**Objective A:**
Count the lines of the rows below that contain the string "kern". Give only the number.

**Selection:**
Soundtrack album by various artists
- Released: August 25, 2009
- Genres: Pop punk; indie rock; alternative rock; electropop; pop rock;
- Labels: Fueled by Ramen; Fox Music;
- Producers: Josh Abraham; Bernard Butler; Ed Butler; Dave Cooley; JD Cronise; Max Dingel; Andy Ernest; John Feldmann; John Janick; Greg Kurstin; Larry Livermore; Randall Poster; Lissy Trullie; Kevin Weaver; Josh Wilbur; Hayley Williams;

Singles from Jennifer's Body (Music from the Motion Picture)
- "New Perspective" Released: August 4, 2009; "Celestial Crown" Released: September 2, 2009;

= Jennifer's Body (soundtrack) =

Jennifer's Body (Music from the Motion Picture) is the soundtrack to the film Jennifer's Body. Released by Fueled by Ramen and Fox Music on August 25, 2009, it featured previously released music that consisted a range of genres such as indie rock, alternative rock, electropop, pop rock and pop-punk. Contributions to the soundtrack included music from bands such as White Lies, Florence + The Machine, Silversun Pickups, Black Kids, All Time Low, Cobra Starship and solo artists such as Little Boots and Paramore's lead singer Hayley Williams. The band Wilding contributes songs performed by the film's fictional band, Low Shoulder. The soundtrack was led by the singles "New Perspective" by Panic! at the Disco and "Celestial Crown" by The Sword. A deluxe edition with three more tracks also released on the same date.

== Background ==
According to Robert Kraft, vice president of Fox Music, the film "always had a musical sensibility from the start" and continued that as the music supervisors, continued to temp music for the film, it went clear with the Fueled by Ramen label having an array of bands, that matched the film's rhythm and attitude. The film further marked the independent label's soundtrack venture. The label's executive head, John Janick admitting that they did not pay a particular amount to secure rights for the soundtrack but agreed to spend the money to get the right music, even though declining the music supervision budget. The unpublished songs from the label's artists, were compiled into the album, that was intended to appeal the teen audience, following the success of Juno's soundtrack in 2007.

== Singles ==
"New Perspective" was the leading single for the soundtrack of Jennifer's Body, which was Panic! at the Disco's first single after the departure of guitarist Ryan Ross and bassist Jon Walker, both of whom were not involved in the track. The song was recorded during the spring of 2009, and few months later, the producers of Jennifer's Body asked the band for a song. Brendon Urie and Spencer Smith did not get to see a screening of the film beforehand at all, which left them wondering if the song would fit the film. Eventually, the two saw an early screening of it and found the song in a scene when the characters are getting ready for prom, in the background of a montage. After a solo acoustic performance of the song debuted at San Diego Comic-Con, the song was released as a single on August 4, 2009 through digital platforms. Another single, "Celestial Crown" by The Sword was released on September 2, a week after the album.

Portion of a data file
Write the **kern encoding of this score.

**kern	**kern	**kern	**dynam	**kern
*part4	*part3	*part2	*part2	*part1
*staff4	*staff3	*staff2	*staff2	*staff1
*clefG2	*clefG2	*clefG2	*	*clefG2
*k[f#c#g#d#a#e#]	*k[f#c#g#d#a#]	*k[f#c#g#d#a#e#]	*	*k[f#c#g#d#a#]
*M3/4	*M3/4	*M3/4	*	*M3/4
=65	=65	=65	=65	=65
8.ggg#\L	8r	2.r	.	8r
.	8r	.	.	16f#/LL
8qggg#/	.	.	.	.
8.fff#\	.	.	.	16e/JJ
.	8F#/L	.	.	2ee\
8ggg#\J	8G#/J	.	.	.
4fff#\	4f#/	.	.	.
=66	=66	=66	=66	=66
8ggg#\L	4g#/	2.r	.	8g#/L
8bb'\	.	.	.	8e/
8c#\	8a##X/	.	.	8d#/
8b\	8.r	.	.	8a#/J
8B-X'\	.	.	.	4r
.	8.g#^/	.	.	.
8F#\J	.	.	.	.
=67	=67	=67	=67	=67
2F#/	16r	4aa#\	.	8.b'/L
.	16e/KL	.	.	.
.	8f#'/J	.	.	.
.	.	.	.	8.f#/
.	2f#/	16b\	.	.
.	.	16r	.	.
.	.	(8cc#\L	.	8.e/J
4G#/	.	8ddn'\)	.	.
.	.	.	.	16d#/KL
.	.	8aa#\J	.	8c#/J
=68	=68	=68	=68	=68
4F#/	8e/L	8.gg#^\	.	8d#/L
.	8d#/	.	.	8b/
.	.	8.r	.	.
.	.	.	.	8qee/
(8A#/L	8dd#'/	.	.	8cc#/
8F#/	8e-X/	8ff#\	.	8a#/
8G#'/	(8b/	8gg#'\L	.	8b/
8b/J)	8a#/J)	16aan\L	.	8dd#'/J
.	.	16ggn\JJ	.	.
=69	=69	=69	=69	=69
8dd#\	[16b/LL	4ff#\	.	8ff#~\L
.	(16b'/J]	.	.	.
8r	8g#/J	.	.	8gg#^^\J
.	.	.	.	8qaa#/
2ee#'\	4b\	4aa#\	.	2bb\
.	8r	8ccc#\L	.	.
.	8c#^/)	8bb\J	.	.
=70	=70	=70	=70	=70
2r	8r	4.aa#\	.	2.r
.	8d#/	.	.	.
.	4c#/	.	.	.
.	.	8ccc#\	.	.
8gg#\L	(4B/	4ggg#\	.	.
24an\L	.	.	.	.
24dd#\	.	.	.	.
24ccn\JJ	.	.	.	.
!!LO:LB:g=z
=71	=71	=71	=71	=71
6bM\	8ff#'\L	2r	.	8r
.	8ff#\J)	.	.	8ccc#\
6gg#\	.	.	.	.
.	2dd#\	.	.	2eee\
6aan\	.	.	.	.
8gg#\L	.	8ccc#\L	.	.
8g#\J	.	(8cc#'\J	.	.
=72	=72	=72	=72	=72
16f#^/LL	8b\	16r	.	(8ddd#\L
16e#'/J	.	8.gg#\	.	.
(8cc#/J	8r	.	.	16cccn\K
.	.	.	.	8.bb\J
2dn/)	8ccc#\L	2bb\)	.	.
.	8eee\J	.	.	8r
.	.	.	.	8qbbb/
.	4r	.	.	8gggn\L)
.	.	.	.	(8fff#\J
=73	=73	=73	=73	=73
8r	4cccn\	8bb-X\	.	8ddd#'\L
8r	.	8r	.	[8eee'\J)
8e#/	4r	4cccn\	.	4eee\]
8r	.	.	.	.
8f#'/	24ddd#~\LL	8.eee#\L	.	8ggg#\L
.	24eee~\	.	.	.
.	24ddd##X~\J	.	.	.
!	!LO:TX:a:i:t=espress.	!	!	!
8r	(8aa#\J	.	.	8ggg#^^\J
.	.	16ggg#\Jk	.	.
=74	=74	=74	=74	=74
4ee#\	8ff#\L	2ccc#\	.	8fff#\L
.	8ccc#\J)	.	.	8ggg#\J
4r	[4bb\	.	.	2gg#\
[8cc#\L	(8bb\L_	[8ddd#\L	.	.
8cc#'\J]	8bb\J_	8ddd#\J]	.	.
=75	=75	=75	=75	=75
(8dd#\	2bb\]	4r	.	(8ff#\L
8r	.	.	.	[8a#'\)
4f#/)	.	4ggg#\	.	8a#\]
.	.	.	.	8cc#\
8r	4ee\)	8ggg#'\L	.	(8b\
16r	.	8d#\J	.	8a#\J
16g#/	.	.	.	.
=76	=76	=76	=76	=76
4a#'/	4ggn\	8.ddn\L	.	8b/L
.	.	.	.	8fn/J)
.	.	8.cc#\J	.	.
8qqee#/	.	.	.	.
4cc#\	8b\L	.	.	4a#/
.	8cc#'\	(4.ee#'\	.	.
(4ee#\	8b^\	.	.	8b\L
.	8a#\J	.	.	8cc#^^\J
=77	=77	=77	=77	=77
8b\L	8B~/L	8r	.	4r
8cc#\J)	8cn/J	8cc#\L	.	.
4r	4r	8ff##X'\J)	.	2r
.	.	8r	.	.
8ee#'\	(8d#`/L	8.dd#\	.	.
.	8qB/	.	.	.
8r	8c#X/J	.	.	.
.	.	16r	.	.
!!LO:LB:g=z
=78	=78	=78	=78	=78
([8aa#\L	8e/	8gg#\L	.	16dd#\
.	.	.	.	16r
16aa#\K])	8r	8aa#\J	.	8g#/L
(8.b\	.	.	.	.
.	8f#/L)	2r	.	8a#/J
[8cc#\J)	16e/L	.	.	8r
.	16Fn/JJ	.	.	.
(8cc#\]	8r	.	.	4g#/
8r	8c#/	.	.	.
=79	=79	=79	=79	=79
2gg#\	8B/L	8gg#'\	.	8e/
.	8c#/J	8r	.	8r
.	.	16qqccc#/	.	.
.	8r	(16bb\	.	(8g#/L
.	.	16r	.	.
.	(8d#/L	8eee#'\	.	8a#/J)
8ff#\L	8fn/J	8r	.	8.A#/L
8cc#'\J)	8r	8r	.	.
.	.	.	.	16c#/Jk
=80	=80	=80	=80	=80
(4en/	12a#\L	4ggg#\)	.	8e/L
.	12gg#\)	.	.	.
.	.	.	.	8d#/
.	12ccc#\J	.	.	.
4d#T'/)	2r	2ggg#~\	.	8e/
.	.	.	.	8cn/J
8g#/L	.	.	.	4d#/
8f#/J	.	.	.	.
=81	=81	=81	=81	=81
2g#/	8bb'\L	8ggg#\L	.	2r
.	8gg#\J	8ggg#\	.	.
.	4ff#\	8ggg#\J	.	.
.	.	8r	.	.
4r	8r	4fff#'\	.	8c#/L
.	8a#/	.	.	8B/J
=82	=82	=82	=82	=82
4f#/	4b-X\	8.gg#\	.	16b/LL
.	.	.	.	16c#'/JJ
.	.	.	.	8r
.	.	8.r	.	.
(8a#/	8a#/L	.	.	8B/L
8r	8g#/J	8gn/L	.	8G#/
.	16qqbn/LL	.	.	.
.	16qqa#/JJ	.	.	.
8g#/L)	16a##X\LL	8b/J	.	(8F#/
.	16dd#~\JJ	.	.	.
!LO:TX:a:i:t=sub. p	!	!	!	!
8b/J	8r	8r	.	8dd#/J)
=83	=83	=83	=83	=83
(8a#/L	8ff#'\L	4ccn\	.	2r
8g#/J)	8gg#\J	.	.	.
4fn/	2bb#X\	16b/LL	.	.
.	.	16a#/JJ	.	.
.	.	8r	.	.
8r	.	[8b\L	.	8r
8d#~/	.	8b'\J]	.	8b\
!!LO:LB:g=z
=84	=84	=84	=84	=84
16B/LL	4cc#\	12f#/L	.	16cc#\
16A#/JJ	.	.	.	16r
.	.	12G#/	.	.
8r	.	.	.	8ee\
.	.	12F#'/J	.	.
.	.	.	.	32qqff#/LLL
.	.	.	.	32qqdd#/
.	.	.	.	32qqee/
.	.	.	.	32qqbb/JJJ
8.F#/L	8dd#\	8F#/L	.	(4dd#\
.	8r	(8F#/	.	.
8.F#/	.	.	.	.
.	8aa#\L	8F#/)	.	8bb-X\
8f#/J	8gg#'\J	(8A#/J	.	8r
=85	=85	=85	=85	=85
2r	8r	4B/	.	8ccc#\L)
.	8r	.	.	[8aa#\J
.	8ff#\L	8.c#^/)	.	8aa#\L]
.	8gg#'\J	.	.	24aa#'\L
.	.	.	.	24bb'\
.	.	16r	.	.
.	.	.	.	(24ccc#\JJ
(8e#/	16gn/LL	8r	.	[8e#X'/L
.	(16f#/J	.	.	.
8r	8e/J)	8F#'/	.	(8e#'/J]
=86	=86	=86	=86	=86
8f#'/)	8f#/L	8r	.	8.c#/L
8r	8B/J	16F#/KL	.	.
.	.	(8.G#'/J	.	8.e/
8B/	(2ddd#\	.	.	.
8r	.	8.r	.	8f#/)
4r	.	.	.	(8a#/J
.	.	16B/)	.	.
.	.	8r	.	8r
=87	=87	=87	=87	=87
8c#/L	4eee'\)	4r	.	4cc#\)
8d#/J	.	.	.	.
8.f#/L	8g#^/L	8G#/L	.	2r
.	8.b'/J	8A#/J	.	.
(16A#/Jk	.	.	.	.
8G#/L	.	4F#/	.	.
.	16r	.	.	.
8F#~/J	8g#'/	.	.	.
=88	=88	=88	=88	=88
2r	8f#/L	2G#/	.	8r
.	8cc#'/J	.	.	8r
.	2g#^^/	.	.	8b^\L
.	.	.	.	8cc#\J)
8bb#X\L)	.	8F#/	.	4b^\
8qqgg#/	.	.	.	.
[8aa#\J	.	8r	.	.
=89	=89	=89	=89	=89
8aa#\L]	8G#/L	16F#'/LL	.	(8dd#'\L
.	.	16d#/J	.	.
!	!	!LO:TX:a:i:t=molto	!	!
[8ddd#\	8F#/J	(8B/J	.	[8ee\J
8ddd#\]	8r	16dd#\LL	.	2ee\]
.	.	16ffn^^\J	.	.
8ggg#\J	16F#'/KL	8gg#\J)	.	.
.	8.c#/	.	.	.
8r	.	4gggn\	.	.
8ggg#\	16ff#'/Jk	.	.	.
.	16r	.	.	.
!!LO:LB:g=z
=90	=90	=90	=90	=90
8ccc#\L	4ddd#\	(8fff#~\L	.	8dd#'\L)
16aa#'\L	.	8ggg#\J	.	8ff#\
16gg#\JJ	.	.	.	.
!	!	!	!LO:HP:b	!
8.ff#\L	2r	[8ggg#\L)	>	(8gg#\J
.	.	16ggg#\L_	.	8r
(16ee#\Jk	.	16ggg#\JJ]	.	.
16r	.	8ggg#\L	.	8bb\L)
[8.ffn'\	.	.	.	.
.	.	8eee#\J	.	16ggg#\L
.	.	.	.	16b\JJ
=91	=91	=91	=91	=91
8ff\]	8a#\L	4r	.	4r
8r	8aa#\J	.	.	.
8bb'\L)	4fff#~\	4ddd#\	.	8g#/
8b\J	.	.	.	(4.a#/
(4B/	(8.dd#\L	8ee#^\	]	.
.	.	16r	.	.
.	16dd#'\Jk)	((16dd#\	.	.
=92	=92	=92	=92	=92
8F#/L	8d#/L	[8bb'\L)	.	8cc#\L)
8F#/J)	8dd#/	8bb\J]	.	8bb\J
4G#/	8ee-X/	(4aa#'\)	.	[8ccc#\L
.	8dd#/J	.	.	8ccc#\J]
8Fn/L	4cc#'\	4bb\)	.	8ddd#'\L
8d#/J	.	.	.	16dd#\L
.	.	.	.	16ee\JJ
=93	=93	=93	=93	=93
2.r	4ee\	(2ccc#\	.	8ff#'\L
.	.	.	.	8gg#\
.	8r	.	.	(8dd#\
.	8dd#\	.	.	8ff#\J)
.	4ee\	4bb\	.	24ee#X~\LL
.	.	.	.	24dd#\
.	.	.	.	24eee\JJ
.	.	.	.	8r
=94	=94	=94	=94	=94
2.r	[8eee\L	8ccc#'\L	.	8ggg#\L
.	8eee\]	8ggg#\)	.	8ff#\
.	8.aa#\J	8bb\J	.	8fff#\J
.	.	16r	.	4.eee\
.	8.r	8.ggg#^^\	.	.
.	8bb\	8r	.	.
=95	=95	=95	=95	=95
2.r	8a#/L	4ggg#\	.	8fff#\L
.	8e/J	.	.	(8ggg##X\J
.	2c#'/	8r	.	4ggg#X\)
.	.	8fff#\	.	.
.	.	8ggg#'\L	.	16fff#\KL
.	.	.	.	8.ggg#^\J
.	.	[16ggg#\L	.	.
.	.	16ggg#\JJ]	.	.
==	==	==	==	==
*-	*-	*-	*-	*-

**Objective B:**
List every genre given on the "Genres" line of the Jennifer's Body soundtrack text above.

**Task response A:**
2

**Task response B:**
Pop punk, indie rock, alternative rock, electropop, pop rock